Same dynamic on the what-passes-for-left-in-the-US when it comes to facing up to Obama’s failings as a liberal. They can’t face the fact that we are fukt from both ends, as when they try to shut the Cassandras down for pointing out the problems unless they’ve got a solution (a very simple one at that) ready to solve it all for them. Mustn’t be negative, dude, that’s not cool.
Celsius 233
At bottom, isn’t it about the abdication of personal responsibility?
Formerly T-Bear
Bruce Wilder December 5, 2013
Might add: the ‘failure to maintain and manage complex relationships’ to your list even though it may underlay the other symptoms listed. Gresham’s dynamic obtains wherever value rests, and power (and its attendant wealth) may be the ultimate value. Making a connection with an observation that psychopathic has certain survival qualities the less endowed don’t demonstrate, power and wealth are naturally attractive to the psychopath as paramount survival means. This makes it important for those other social interests to know, understand and control those having the psychopathic condition and strongly limit their access to power. To fail to do so creates the conditions now at play.

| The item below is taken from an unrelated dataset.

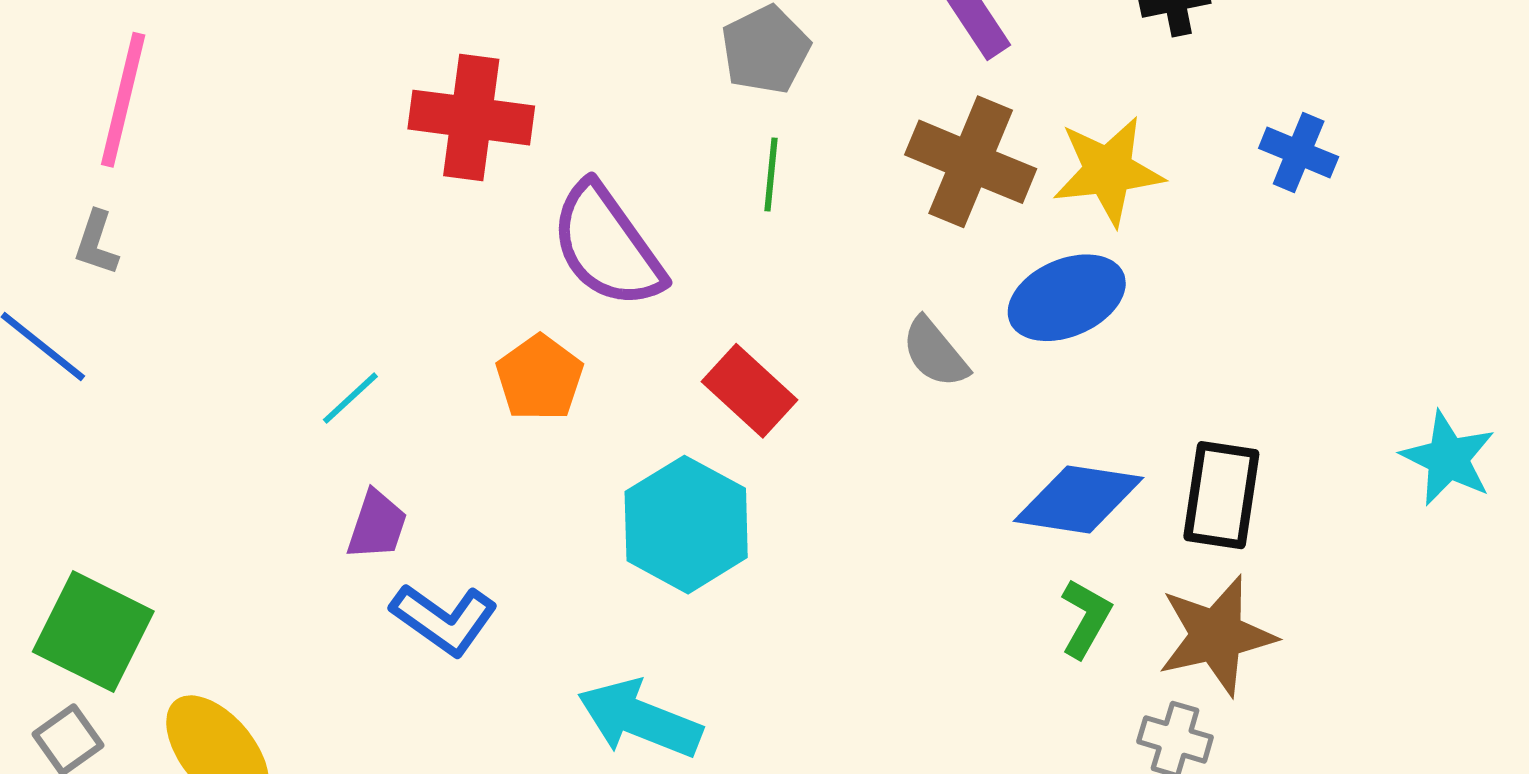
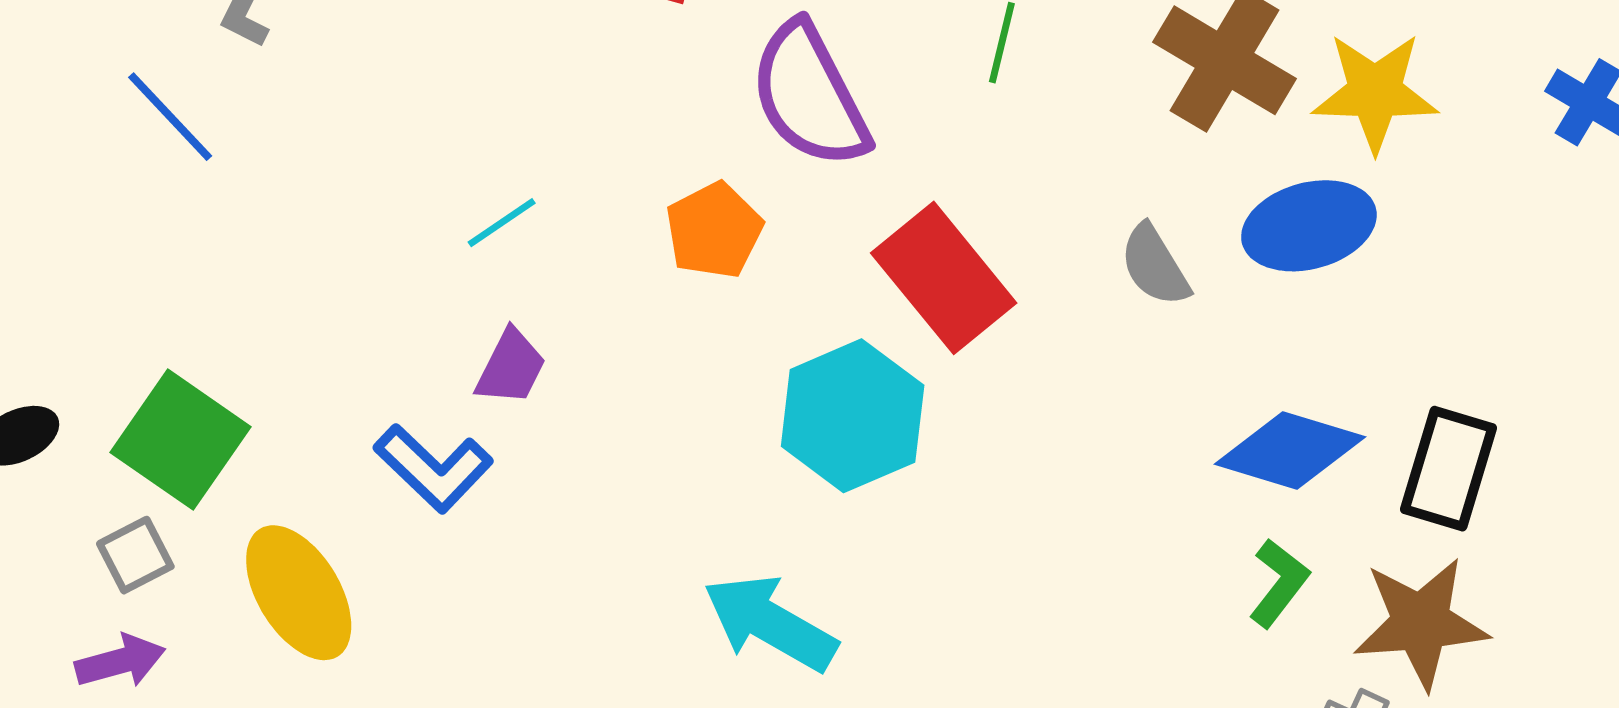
red rectangle: (749, 391) -> (944, 278), size x1.4
blue L-shape: (444, 619) -> (433, 468), moved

Where once the play of the corporate psychopath was contained and limited to and spent in corporate politics, only a selected cream allowed access to the machinery of corporate power, that filter no longer is in place and the machinery of corporate power is now firmly in control of unmodified, unregulated psychopathic propensities, and that piper will be paid. It is possible a means of bringing corporate power back under social control can be found but that is not probable. The most probable means of regaining control seems to be the collapse of power itself, made increasingly possible through the collapse of complexity and the means of managing complexity. As always, an alternative to and understanding of the necessary conditions to rebuild the social organization would not be amiss.
alyosha
@Sunshine – thank you so much for the link to “Propaganda”!